Sunday, March 10, 2013

A thought for Sunday: apparently, Constitutional Amendments can't amend the Constitution. Who knew?


- by New Deal democrat

Via Linda Greenhouse of the NY Times:
Justice Scalia referred to Section 5 as imposing “these extraordinary procedures that deny the states sovereign powers which the Constitution preserves to them.” Justice Kennedy asked whether “if Alabama wants to acknowledge the wrongs of its past, is it better off doing that if it’s an independent sovereign or if it’s under the trusteeship of the United States government?”

These are astounding comments, bespeaking willful ignorance of the origin (as in “originalism”) of the 14th and 15th Amendments, which transformed the constitutional relationship between the federal government and the states. Their very point was to invoke federal power to make sure the states delivered on the amendments’ promises: due process, equal protection, the right to vote for all. Recall that the Constitution’s first 10 amendments, the Bill of Rights, imposed limitations only on the power of Congress; only through later Supreme Court interpretation were most of them understood to apply to the states as well. But the Reconstruction amendments were aimed directly at the states. As Justice Stephen G. Breyer put it during the argument: “And one thing to say is, of course this is aimed at states. What do you think the Civil War was about?”
I bolded the quotation from Justice Scalia for its breathtaking argument: that regardless of the specific intent of the Congress that wrote the Fifteenth Amendment, despite their specific enshrining a further Congressional right to act, due in no small amount to the disastrous judicial miserliness of Dred Scott, the Fifteenth Amendment itself cannot disturb the 1789 Framers' configuration of "sovereign powers" of the states.

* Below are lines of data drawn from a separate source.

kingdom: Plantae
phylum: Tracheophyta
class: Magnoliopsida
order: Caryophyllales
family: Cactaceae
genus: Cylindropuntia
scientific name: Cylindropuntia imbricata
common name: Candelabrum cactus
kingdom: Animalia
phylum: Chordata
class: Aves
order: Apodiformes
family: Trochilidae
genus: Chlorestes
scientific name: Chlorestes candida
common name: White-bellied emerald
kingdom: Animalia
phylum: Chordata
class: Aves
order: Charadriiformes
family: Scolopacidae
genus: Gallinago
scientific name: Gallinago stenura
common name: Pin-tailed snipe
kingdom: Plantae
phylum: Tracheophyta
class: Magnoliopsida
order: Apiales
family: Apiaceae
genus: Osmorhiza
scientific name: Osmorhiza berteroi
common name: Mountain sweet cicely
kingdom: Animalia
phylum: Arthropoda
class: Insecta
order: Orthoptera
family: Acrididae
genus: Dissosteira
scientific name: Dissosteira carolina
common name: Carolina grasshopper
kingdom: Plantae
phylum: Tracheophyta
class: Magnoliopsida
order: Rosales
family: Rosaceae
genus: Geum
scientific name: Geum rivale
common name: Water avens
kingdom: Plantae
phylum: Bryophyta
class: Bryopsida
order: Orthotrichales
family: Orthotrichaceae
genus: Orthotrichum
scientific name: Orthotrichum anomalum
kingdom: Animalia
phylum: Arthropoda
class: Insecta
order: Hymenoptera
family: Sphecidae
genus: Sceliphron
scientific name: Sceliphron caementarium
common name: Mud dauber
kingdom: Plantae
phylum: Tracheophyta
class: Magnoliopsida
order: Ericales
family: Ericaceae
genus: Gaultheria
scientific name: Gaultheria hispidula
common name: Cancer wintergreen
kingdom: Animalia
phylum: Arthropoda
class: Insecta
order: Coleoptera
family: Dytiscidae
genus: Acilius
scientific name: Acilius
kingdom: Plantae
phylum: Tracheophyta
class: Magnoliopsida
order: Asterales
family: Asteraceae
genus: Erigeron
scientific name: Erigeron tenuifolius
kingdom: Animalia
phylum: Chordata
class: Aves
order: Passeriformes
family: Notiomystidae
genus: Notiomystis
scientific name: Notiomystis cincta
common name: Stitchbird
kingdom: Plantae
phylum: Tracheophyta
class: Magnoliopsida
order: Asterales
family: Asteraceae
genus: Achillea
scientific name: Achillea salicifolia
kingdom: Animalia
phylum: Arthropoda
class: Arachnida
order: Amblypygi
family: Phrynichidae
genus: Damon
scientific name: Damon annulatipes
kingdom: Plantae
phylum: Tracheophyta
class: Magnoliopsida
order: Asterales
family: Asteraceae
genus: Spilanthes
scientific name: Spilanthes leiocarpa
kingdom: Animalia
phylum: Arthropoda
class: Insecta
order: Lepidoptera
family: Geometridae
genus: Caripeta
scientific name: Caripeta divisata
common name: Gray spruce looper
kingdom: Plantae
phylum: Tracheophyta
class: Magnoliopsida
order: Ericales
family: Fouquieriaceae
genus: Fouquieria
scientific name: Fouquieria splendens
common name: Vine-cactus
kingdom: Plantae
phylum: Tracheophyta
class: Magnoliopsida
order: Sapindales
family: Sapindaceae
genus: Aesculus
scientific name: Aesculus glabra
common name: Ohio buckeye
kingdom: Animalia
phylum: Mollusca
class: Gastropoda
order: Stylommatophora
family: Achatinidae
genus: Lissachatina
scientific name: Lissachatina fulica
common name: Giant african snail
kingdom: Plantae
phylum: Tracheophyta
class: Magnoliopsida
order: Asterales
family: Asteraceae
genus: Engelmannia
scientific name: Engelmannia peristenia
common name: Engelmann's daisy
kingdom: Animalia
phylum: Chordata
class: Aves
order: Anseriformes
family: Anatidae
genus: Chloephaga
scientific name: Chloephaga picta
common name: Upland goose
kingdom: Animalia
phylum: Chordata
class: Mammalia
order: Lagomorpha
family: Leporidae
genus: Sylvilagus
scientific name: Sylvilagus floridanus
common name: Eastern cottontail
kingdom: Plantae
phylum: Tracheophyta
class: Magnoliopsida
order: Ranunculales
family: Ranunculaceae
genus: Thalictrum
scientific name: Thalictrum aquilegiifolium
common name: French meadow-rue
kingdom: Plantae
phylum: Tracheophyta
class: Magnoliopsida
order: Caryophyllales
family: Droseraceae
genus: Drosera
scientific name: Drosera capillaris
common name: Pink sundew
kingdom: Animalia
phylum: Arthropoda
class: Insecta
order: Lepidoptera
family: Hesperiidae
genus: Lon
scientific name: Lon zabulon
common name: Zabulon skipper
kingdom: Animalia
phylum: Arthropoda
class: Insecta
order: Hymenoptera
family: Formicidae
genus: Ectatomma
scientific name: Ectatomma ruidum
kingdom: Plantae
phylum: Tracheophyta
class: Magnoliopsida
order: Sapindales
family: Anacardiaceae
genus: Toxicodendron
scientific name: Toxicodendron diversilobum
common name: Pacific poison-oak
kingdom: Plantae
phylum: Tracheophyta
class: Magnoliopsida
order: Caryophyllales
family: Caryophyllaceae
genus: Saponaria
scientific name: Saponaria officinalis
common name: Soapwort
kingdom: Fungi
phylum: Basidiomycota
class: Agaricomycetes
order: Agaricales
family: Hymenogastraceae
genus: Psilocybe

What utter horseshit. The only thing that can't be changed by Amendment are states' voting rights in the Senate. Everything else in the Constitution can be changed by Amendment.

This decision is going to be more infamous than Bush v. Gore, for it is going to try to declare the 1789 Federal/State division of power inviolable, beyond even the pale of changes to the Constitution itself. Scalia's quarrel is not merely with the Voting Rights Act, it is with the Fifteenth Amendment itself, the intent of its framers be damned!